**給定文本:**
________
公元前694年正月,魯桓公攜夫人文姜一起前往齊國。臨行前,大夫申繻(xu1)提出反對——魯桓公不應該帶着文姜一起去齊國。可是,魯桓公不顧申繻的反對,還是把文姜一起帶去了。

這事從一開始就透着蹊跷,但魯桓公沒多想。為什麼說一開始就透着蹊跷呢?因為在春秋戰國時期,諸侯也好,普通人也好,嫁女之後,父母在,則女兒是可以回家看望父母的,所謂“歸甯父母”,但父母死後,除非被丈夫抛棄,不然是終身不再回娘家的。而此時文姜的父親齊僖公已死,魯桓公和文姜也琴瑟和諧,文姜卻要回娘家,魯桓公竟然就帶着她一起去了齊國。唯心一點說,魯桓公幾個月後的死,就是注定的了。

魯桓公為什麼要帶文姜一起去齊國見齊襄公(諸兒)呢?據我猜測應該是文姜自己鬧着非要去的,反正不是正經的盟會,魯桓公禁不住文姜鬧他,最後也就帶着文姜一起去了。還有一個原因,那就是因為文姜是齊襄公的妹妹、齊僖公的女兒。

說起這個文姜來,當年齊僖公本意是想把他嫁給鄭國的太子忽的——齊僖公曾經兩次想把女兒嫁給太子忽,第一次要嫁給太子忽的那個女兒,便是後來的文姜——可惜太子忽認為“齊大非偶”,拒絕了齊僖公的好意。後來,齊僖公便把文姜嫁給他魯桓公。到了公元前706年太子忽相助齊國擊退北戎時,此時齊僖公再次打算配給太子忽的女兒已經不是文姜了。文姜出嫁時,齊僖公親自把她一路送到讙地。根據周禮,諸侯嫁女,送嫁的應該是卿大夫,國君親自送嫁是不合禮數的。但這也從側面說明,齊僖公對文姜這個女兒是十分疼愛的。

齊僖公死後,兒子齊襄公繼位。齊襄公是文姜的哥哥,但這兄妹倆可遠不止兄妹關系那麼簡單。早在文姜嫁去魯國前,早在齊襄公還是公子的時候,這兄妹倆就悖逆了兄妹人倫,做出了通奸的事。

齊襄公即位後,因為各種會盟攻伐,魯桓公已經不止一次在外交場合見過自己這位大舅哥了。但以前見齊襄公,文姜都沒有跟着一起去,是以她和齊襄公之間不尋常的關系,魯桓公也就一直都不知道。

可是這一次,文姜跟着魯桓公回到齊國,見到她的哥哥齊襄公後,這兄妹倆過去的奸情複熾,免不得鴛夢重溫。或許是這倆人行事太肆無忌憚了些,結果兩人的不倫奸情就被魯桓公知道了。魯桓公知道後,估計又驚又氣,便關起門來訓妻,把文姜連數落帶罵,好一頓批評羞辱。文姜挨了罵,惱羞成怒,轉過頭去便去找齊襄公,将魯桓公對她的罪責羞辱,連哭帶罵地告訴了齊襄公。文姜還在齊襄公面前,誣陷魯桓公,說魯桓公說她的兒子公子同肯定是齊襄公的種!
________
(摘自資料集的紀錄)
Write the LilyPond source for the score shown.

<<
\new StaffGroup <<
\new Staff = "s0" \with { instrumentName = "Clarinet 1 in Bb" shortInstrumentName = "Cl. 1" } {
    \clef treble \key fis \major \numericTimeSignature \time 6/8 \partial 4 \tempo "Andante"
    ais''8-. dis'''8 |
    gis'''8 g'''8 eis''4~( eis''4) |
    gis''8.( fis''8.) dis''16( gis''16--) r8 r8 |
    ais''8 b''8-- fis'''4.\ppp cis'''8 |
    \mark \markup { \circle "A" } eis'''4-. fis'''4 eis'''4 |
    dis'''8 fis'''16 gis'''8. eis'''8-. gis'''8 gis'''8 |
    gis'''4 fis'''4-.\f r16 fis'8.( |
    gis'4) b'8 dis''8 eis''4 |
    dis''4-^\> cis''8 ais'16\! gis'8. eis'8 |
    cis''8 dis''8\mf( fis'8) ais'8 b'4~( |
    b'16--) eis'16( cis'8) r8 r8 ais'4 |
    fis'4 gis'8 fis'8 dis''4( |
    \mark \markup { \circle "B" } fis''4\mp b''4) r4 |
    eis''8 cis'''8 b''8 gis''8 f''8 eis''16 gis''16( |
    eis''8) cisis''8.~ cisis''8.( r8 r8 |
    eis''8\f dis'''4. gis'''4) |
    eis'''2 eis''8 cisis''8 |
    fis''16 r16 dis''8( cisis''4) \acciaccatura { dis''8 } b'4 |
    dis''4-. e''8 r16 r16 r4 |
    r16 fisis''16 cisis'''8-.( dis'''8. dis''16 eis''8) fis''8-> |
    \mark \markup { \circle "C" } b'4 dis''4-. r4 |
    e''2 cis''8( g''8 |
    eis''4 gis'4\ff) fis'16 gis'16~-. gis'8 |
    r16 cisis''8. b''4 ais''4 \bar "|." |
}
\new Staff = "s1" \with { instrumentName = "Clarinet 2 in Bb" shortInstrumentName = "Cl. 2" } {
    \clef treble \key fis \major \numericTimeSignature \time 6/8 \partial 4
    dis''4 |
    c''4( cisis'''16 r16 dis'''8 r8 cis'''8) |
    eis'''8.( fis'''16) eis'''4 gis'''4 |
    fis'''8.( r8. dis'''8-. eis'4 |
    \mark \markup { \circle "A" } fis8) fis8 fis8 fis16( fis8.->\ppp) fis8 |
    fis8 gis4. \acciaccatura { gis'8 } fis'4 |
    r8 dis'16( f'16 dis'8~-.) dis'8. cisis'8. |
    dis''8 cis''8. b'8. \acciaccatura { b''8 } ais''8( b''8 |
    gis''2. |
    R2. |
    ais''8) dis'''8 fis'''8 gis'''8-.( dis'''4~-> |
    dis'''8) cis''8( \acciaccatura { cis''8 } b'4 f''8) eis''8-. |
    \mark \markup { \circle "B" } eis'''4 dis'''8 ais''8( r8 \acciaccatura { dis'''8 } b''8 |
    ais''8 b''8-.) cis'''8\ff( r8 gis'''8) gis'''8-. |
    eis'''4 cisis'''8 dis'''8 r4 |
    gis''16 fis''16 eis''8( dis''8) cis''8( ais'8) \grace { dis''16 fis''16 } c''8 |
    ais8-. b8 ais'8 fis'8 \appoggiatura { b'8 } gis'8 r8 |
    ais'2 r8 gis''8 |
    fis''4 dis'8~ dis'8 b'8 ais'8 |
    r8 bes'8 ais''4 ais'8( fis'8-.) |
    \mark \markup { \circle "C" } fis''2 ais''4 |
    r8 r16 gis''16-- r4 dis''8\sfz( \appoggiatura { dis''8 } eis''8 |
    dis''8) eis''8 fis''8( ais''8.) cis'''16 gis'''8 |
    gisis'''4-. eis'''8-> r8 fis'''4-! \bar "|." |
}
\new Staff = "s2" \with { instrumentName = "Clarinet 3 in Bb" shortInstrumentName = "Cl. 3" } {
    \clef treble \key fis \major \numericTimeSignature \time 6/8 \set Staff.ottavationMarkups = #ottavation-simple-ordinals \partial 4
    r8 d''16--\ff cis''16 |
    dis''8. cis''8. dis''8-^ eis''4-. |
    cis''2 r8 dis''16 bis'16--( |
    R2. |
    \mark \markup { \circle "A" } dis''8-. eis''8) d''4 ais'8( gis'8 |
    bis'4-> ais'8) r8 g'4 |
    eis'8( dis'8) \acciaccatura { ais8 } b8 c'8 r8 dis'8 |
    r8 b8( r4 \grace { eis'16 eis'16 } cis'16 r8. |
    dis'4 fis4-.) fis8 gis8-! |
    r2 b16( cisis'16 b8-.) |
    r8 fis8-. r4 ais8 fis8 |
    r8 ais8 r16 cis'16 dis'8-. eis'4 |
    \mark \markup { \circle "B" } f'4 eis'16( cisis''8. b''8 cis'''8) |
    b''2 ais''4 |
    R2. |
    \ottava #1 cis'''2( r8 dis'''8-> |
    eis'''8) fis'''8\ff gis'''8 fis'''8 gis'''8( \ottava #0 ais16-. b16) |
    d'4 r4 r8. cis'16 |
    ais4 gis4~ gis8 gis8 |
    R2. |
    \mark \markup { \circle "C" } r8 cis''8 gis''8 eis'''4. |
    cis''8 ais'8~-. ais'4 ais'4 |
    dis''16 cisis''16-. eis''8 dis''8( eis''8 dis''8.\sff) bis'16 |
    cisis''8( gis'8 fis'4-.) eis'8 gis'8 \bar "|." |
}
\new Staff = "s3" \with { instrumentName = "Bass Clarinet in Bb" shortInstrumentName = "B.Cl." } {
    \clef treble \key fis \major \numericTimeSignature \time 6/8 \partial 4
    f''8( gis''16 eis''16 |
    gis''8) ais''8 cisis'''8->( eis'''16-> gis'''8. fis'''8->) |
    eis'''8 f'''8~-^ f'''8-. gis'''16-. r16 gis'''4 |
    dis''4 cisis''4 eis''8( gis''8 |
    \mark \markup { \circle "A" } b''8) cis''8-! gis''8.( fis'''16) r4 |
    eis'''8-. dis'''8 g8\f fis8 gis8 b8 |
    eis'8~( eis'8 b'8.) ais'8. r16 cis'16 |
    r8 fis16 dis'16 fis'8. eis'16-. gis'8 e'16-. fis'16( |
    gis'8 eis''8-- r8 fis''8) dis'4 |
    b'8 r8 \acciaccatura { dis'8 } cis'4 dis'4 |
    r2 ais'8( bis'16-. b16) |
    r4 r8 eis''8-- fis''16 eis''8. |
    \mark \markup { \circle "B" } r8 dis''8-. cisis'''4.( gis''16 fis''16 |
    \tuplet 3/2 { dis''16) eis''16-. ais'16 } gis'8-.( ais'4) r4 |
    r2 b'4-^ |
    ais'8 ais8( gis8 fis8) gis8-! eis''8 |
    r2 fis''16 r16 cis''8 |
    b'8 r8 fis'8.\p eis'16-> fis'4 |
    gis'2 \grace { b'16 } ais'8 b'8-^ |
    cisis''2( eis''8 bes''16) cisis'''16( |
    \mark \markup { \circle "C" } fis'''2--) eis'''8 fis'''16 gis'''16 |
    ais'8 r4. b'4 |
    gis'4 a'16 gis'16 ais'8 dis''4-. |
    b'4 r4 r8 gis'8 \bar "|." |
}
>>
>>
________
**作業說明:**
A - 根據這篇關於魯桓公與文姜的文字,回答下列問題:
(i) 魯桓公攜夫人文姜前往齊國是在公元前哪一年?
(ii) 太子忽以哪四個字為由,拒絕了齊僖公的好意?
(iii) 文姜出嫁時,齊僖公親自把她送到了什麼地方?
B - 選出所有含有字串「Clarinet」的資料列,逐一照抄。
這篇關於魯桓公與文姜的文字和那些資料列彼此無關。

**題目解答:**
A -
(i) 公元前694年
(ii) 齊大非偶
(iii) 讙地

B -
\new Staff = "s0" \with { instrumentName = "Clarinet 1 in Bb" shortInstrumentName = "Cl. 1" } {
\new Staff = "s1" \with { instrumentName = "Clarinet 2 in Bb" shortInstrumentName = "Cl. 2" } {
\new Staff = "s2" \with { instrumentName = "Clarinet 3 in Bb" shortInstrumentName = "Cl. 3" } {
\new Staff = "s3" \with { instrumentName = "Bass Clarinet in Bb" shortInstrumentName = "B.Cl." } {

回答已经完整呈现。